INSTRUCTIONS FOR THE TASK:
Copy out, from the entries below, each line that holds the string "SourceGraphic".
_ _ _ _ _
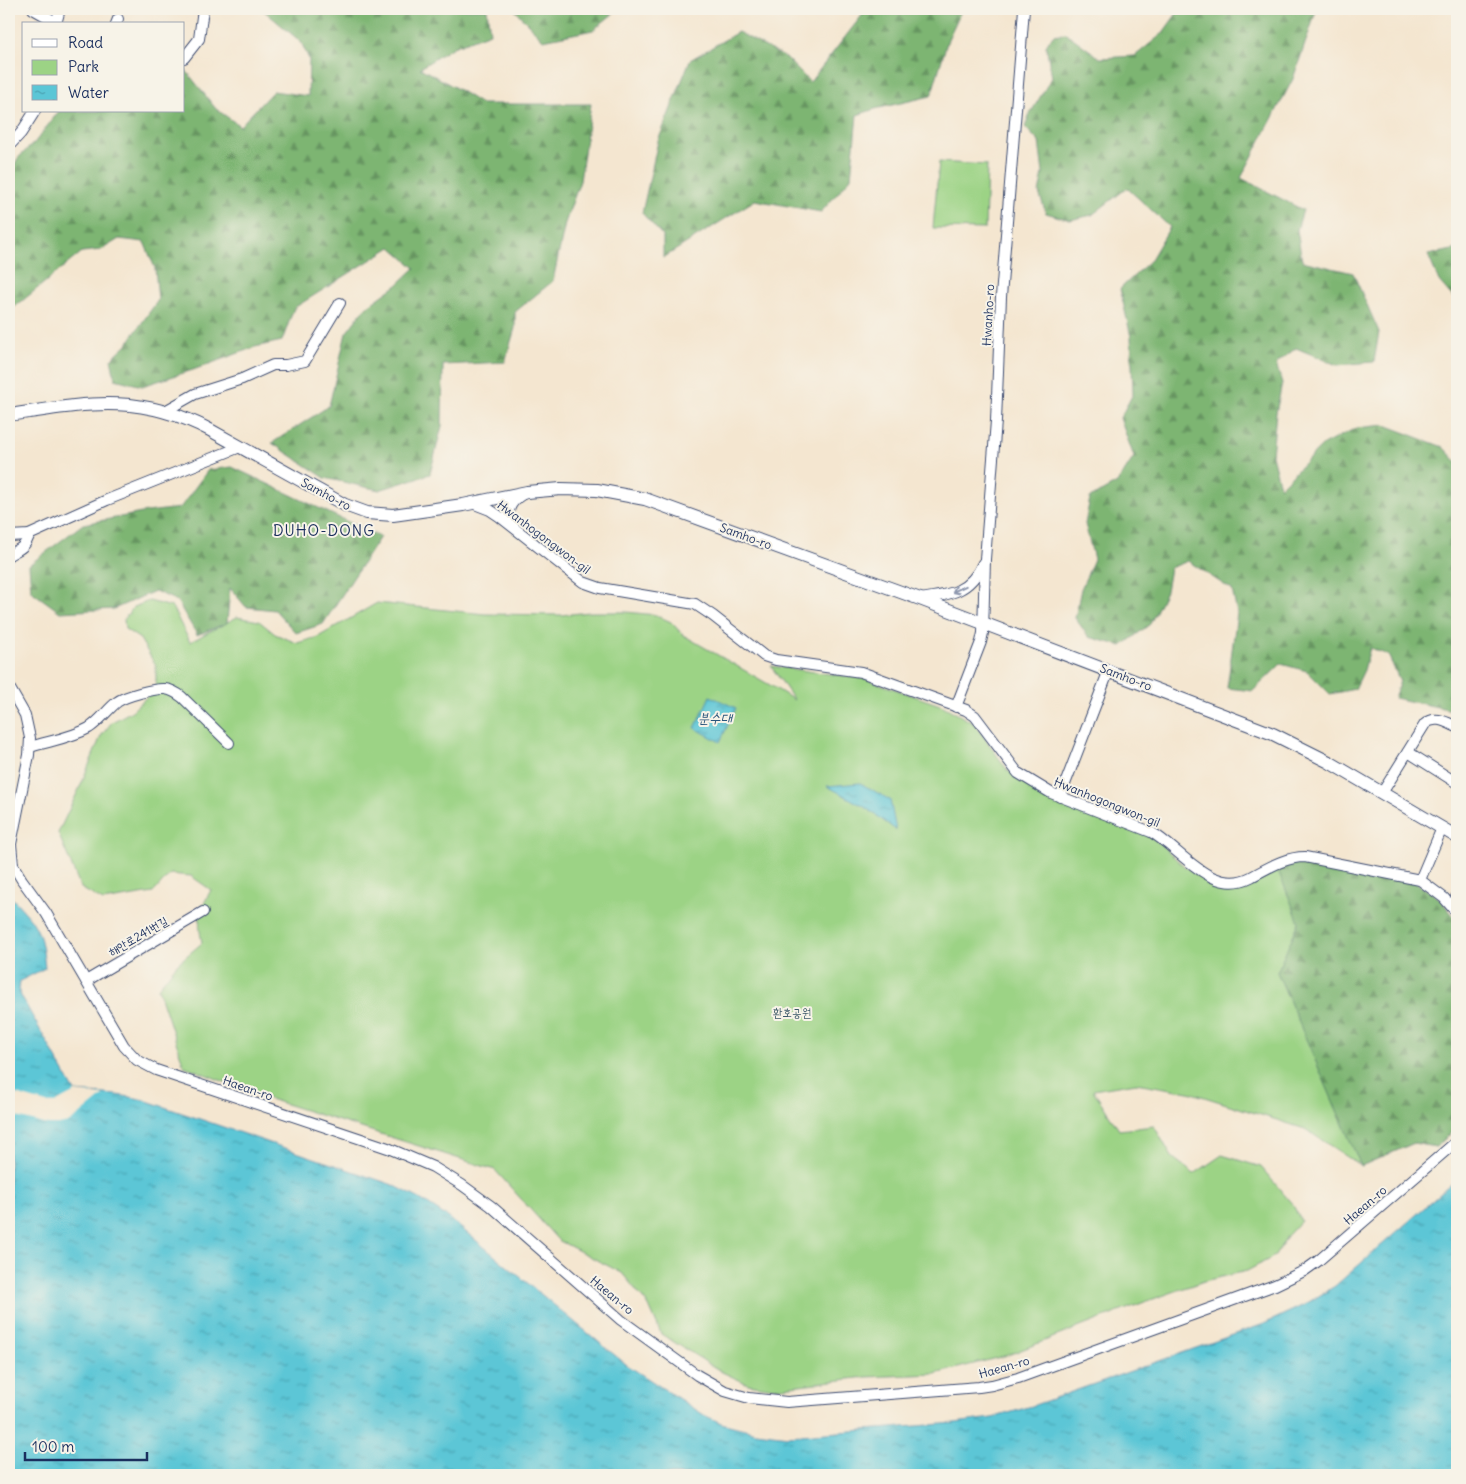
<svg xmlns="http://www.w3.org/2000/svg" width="1466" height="1484" font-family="Delius,'Poor Story',sans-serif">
<defs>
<pattern id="forest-firs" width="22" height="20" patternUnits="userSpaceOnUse" patternTransform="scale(1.25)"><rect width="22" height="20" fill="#7db572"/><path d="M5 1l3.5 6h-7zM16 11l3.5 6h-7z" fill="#669461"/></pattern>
<pattern id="water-ripples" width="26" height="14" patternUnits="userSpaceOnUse" patternTransform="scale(1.25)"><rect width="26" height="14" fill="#5bc6d6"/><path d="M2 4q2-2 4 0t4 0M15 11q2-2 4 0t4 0" fill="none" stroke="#4aa1b1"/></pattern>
</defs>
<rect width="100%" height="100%" fill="#f7f3e8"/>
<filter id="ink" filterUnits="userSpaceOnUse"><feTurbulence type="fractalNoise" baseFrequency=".02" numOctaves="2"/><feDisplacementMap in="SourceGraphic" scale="10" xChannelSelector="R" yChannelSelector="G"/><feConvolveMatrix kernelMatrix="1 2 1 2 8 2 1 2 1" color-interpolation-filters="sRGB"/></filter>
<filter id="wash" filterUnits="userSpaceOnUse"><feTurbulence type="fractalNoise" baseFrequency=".0096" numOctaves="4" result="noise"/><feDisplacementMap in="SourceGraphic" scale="20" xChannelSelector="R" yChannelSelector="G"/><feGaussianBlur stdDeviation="1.12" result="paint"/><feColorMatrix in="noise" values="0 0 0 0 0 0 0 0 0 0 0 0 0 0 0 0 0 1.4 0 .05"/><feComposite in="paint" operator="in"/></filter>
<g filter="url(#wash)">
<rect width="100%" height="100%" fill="#f4e6d0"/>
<g fill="#9cd385" stroke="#5c8172">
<path d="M 939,162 L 987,165 L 985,229 L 933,228 Z"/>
<path d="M 149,601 L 172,607 L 190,642 L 237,617 L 259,621 L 275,634 L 297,643 L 318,637 L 377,603 L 485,614 L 561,615 L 590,612 L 626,612 L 656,615 L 671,622 L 683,635 L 775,688 L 794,700 L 771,666 L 866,679 L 943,706 L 975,724 L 1008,771 L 1050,797 L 1152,837 C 1164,846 1173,857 1184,866 C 1200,878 1222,890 1242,885 C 1254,882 1272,871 1284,865 L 1457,920 L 1457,1128 L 1436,1147 L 1414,1143 L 1361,1166 L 1305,1129 L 1189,1092 L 1136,1083 L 1093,1090 L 1119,1130 L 1154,1126 L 1172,1157 L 1194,1174 L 1222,1155 L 1261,1167 L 1293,1205 L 1301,1221 L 1287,1236 L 1275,1256 L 1247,1271 L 1204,1281 L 1142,1303 L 1008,1355 L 935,1374 L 866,1377 L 774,1388 L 748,1384 L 722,1372 L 661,1334 L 649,1306 L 622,1273 L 558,1240 L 495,1170 L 263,1097 L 184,1066 L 158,988 L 177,964 L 202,943 C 197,918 199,912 211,890 L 191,876 L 170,874 L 153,893 L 103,901 L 81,888 L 58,833 L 79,789 L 101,736 L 112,722 L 132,711 L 156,688 L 156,666 L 140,639 L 125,629 L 124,619 L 134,607 Z"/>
</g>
<g fill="url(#forest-firs)" stroke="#4c7268">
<path d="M 262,9 L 487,9 L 490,33 L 453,47 L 420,68 L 456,88 L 481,104 L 591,104 L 580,181 L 565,223 L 553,281 L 515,312 L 515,328 L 505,362 L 443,365 L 442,426 L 430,474 L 379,490 L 325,478 L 272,443 L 329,406 L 346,333 L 365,308 L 397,285 L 415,268 L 391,247 L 294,308 L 282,341 L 255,347 L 193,370 L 142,386 L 115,379 L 111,359 L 127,344 L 158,300 L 155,268 L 144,242 L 119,239 L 101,250 L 82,252 L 11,310 L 9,313 L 9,176 L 18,158 L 35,142 L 59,111 L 184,111 L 184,68 L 216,109 L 240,126 L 273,91 L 308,96 L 309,59 L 301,42 Z"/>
<path d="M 514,9 L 619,9 L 593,30 L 543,40 Z"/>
<path d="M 867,9 L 962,9 L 948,39 L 931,96 L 875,109 L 857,115 L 851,178 L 821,212 L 755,200 L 663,258 L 663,236 L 642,213 L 658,141 L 690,60 L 738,32 L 786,58 L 810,82 Z"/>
<path d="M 1180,9 L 1317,9 L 1293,79 L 1241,178 L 1303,210 L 1297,230 L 1302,261 L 1353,273 L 1379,332 L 1374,362 L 1337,365 L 1296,348 L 1276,364 L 1282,383 L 1276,413 L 1272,455 L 1280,487 L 1323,445 L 1356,428 L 1385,425 L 1443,447 L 1457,462 L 1457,711 L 1394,698 L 1400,681 L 1388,655 L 1370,648 L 1364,670 L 1355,689 L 1330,694 L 1307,671 L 1281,664 L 1253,691 L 1227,688 L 1237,613 L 1232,590 L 1188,561 L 1170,568 L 1166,591 L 1150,624 L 1122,646 L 1089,637 L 1075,618 L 1081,589 L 1094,559 L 1085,524 L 1090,498 L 1117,483 L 1134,457 L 1120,418 L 1133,394 L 1131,337 L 1120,289 L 1150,261 L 1170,227 L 1127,188 L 1092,215 L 1070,220 L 1046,213 L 1039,193 L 1043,173 L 1039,142 L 1025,127 L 1030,114 L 1052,77 L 1046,46 L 1053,35 L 1066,33 L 1100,58 L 1135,56 L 1162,34 Z"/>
<path d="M 1457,249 L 1457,302 L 1439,281 L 1428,255 Z"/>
<path d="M 232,467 L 380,537 L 323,624 L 296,633 L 275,610 L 246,607 L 230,588 L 227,623 L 197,635 L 177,601 L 155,591 L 114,609 L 60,612 L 31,591 L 29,565 L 83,524 L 147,512 L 180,508 L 208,470 Z"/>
<path d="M 1304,860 L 1415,882 L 1439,898 L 1457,920 L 1457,1128 L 1436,1147 L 1414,1143 L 1361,1166 L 1277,972 L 1299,922 L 1277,868 Z"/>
</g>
<g fill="url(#water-ripples)" stroke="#3b7a9a">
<path d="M 710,696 L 736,708 L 720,742 L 695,728 Z"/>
<path d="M 860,783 L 890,800 L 896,830 L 865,807 L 827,786 Z"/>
<path d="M 12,898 C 24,911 37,923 41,941 C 43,949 44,959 45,968 L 20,981 L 19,989 L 21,996 L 75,1092 C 99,1094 122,1094 144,1100 L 393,1185 L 420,1199 L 449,1218 L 606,1348 L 627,1365 L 704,1415 L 721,1423 L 756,1432 L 788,1436 L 955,1423 L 992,1418 L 1032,1406 L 1264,1324 L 1304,1305 L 1335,1286 L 1457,1179 L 1457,1475 L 9,1475 L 9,900 Z"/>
</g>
<path fill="#f4e6d0" d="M 9,1092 L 46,1103 L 55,1103 L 75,1092 L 104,1095 L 78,1116 L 68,1123 L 59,1125 L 48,1125 L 9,1115 Z"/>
</g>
<g filter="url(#ink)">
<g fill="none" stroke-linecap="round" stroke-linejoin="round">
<g stroke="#3c4a6f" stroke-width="12">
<g id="minor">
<path d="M 33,9 L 56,22"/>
<path d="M 56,24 L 60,9"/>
<path d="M 116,24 L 118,19"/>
<path d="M 184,58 L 199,39 L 203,9"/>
<path d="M 9,146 L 21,133 L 35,111"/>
<path d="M 165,411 L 195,394 L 242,379 L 273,365 L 286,365 L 305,361 L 340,303"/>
<path d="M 472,503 L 490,510 L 499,516 L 583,582 L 600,588 L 695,604 L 713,616 L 759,652 L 764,656 L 776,660 L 861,672 L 966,710 L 975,716 L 1018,773 L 1051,793 L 1151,832 C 1181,849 1212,897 1251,877 C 1268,868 1285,857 1305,857 L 1420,880 L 1444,898 L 1457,913"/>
<path d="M 514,526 C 504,512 510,502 523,494"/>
<path d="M 9,536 L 29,535 L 107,500 L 240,447"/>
<path d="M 9,555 C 19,549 26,547 29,535"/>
<path d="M 920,599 C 950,595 970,592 983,563"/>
<path d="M 9,687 L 25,715 L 30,738 L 29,755 L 11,844 L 13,865 L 22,880 L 46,913 L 124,1046 L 137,1060 L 156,1070 L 388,1148 L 433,1167 L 462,1185 L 491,1206 L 621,1320 L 697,1375 L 725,1391 L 749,1398 L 787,1402 L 979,1387 L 992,1385 L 1018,1378 L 1275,1285 L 1304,1271 L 1318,1261 L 1457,1141"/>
<path d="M 956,707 L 981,642 L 983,633 L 985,559 L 996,421 L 1001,297 L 1024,9"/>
<path d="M 30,747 C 49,741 71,738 89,728 C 100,721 107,710 117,702 C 125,696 155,688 165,689 C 172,690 177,693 182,697 L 229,743"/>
<path d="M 1408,752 L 1457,783"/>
<path d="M 1382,793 L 1425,724 C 1435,715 1446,722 1457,727"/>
<path d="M 1060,797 L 1109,670"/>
<path d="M 1420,880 L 1442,828"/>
<path d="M 1452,906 L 1457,896"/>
<path d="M 86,981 L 203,912"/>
</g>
</g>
<g stroke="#3c4a6f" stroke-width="14">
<path id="major" d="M 9,415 C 85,404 138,392 210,430 L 345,505 L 367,513 L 393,515 L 463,505 L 527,492 L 561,489 L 597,490 L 645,499 L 920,599 L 1273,734 L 1329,762 L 1457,837"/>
</g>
<use href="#minor" stroke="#fff" stroke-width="10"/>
<use href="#major" stroke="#fff" stroke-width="12"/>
</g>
<defs><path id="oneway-shaft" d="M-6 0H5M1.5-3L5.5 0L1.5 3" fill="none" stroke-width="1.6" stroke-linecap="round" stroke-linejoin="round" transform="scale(1.25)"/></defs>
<use stroke="#8d97ae" href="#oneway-shaft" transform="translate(959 589) rotate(155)"/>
</g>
<g text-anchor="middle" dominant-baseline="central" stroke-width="4" stroke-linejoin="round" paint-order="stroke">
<g font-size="12" fill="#1b2f5e" stroke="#f7f3e8">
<text transform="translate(988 315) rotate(-87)">Hwanho-ro</text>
<text transform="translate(326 494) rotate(28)">Samho-ro</text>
<text transform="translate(746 536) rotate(20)">Samho-ro</text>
<text transform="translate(544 537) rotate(37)">Hwanhogongwon-gil</text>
<text transform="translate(1126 677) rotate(21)">Samho-ro</text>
<text transform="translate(1107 802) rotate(22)">Hwanhogongwon-gil</text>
<text transform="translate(138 936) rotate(-30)">해안로241번길</text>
<text transform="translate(248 1088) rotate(19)">Haean-ro</text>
<text transform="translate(1365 1205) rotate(-41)">Haean-ro</text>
<text transform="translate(612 1295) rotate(40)">Haean-ro</text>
<text transform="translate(1004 1367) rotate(-16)">Haean-ro</text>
</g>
<g font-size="12" fill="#3b5868" stroke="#f7f3e8">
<text x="792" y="1012">환호공원</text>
</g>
<g font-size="14" font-style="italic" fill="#2b557c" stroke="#f7f3e8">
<text x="715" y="718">분수대</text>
</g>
<g font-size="15" letter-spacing="1" fill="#1b2f5e" stroke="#f7f3e8">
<text x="324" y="530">DUHO-DONG</text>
</g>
</g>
<rect width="1466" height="1484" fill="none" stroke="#f7f3e8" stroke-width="30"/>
<rect x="22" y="22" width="162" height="90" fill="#f7f3e8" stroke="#9fa5b1"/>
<rect x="32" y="39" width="25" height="8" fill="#ffffff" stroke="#9fa5b1"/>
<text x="68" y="48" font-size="15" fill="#1b2f5e">Road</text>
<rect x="32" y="60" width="25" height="15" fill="#9cd385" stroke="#9fa5b1"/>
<text x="68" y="72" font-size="15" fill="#1b2f5e">Park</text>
<rect x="32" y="85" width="25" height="15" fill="url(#water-ripples)" stroke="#9fa5b1"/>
<text x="68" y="98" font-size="15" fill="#1b2f5e">Water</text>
<path d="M25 1452v8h122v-8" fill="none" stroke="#1b2f5e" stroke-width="2.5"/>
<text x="32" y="1452" font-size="15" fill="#1b2f5e" stroke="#f7f3e8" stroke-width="4" paint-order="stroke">100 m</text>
</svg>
_ _ _ _ _
RESPONSE:
<filter id="ink" filterUnits="userSpaceOnUse"><feTurbulence type="fractalNoise" baseFrequency=".02" numOctaves="2"/><feDisplacementMap in="SourceGraphic" scale="10" xChannelSelector="R" yChannelSelector="G"/><feConvolveMatrix kernelMatrix="1 2 1 2 8 2 1 2 1" color-interpolation-filters="sRGB"/></filter>
<filter id="wash" filterUnits="userSpaceOnUse"><feTurbulence type="fractalNoise" baseFrequency=".0096" numOctaves="4" result="noise"/><feDisplacementMap in="SourceGraphic" scale="20" xChannelSelector="R" yChannelSelector="G"/><feGaussianBlur stdDeviation="1.12" result="paint"/><feColorMatrix in="noise" values="0 0 0 0 0 0 0 0 0 0 0 0 0 0 0 0 0 1.4 0 .05"/><feComposite in="paint" operator="in"/></filter>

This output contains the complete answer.